Our faith in moral leadership, silent for too long, can be restored though small gestures. Last week the news reported that Cardinal Sean P. O'Malley from Boston and eight other American Catholic bishops held mass on the border between Nogales, New Mexico, and Mexico to honor the immigrants who have lost their lives crossing the border, because they loved their families enough to give their lives in hopes of a better life. The altar was set against the 20-foot-high border fence, where the clergy offered communion to hands reaching through the slats to accept the Holy Eucharist.   Hands reaching across a border--a powerful image.   Yes we need leadership that demonstrates the courage to be, especially as it's grounded in logic and humanity--principles and morality that have moved the western world for over 3,000 years.

The antidote to fear is, in the words of Addison, "Unbounded courage and compassion join'd," such as demonstrated at Nogales. Many religions teach that answers to the most vexing questions about life are shrouded in mystery, but in the real world, truth is not a mystery; it lives openly and objectively; its logic leads to "the true," its art to beauty, science to facts, morality to goodness, and humanity to empathy. If we honor these verities, we can lift ourselves above our social and political malaise; that from 20,000 feet sure looks ugly--what indifference smells like, and in some cases what bigotry looks like close up.

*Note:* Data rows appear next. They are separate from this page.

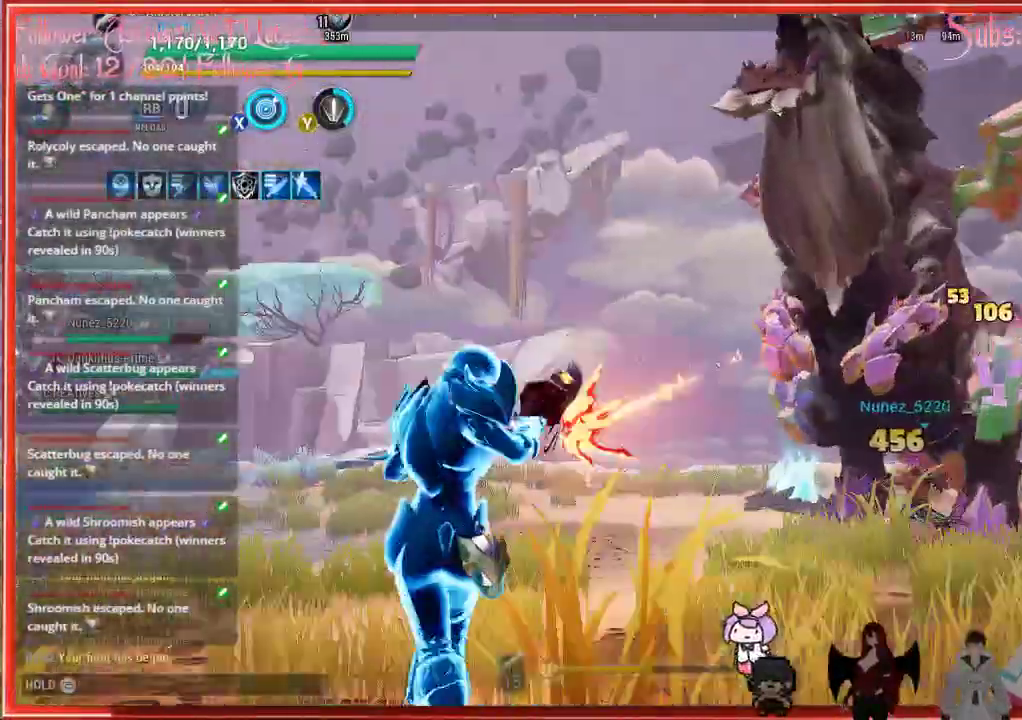
{"dt_ms": 500, "buttons": ["R2"], "left_stick": "right", "right_stick": "left", "events": [[33, "right_stick", "center"], [500, "right_stick", "left"]]}
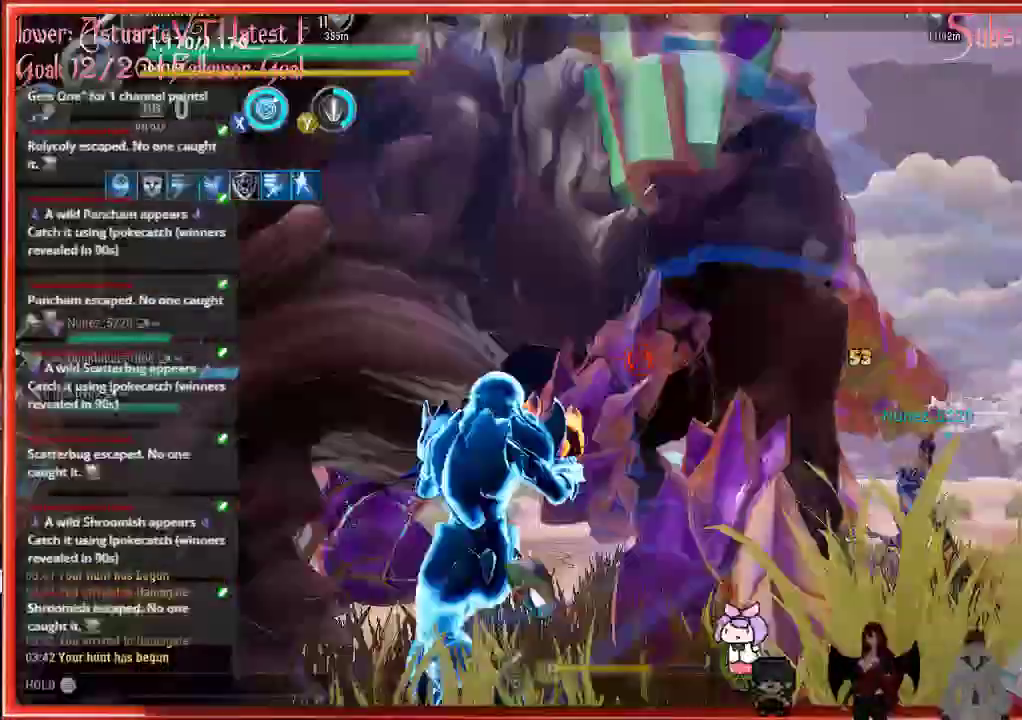
{"dt_ms": 1000, "buttons": ["R2"], "left_stick": "left", "right_stick": "center"}
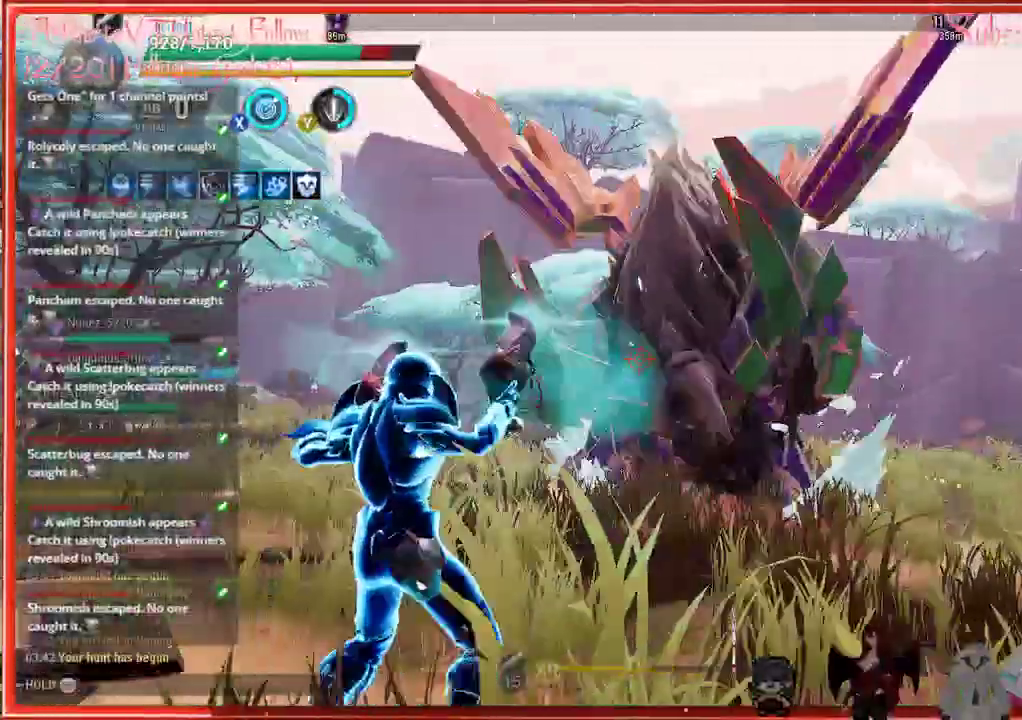
{"dt_ms": 500, "buttons": ["R2"], "left_stick": "up-left", "right_stick": "center", "events": [[17, "left_stick", "up-left"]]}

The calendar reminds me that my Judeo-Christian friends will be soon celebrating their annual rite of humility and humanity. I wish it were more than a transient celebration, but one we could fall back on when we hear the not so veiled appeal to bigotry or we feel a lazy indifference to the suffering that surrounds us. I wish it were a celebration that would remind us that logic and fact leads to facing the truth about ourselves. During Passover and Easter, we should seriously ponder how to restore some sense of communal compassion for immigrants, for the mentally ill, the homeless, or prisoners undeserving of severe incarceration who work for multinational corporations on the cheap. No, what we are doing does not square with what these holidays were meant to symbolize by people who profess faith, whether a theist or an atheist.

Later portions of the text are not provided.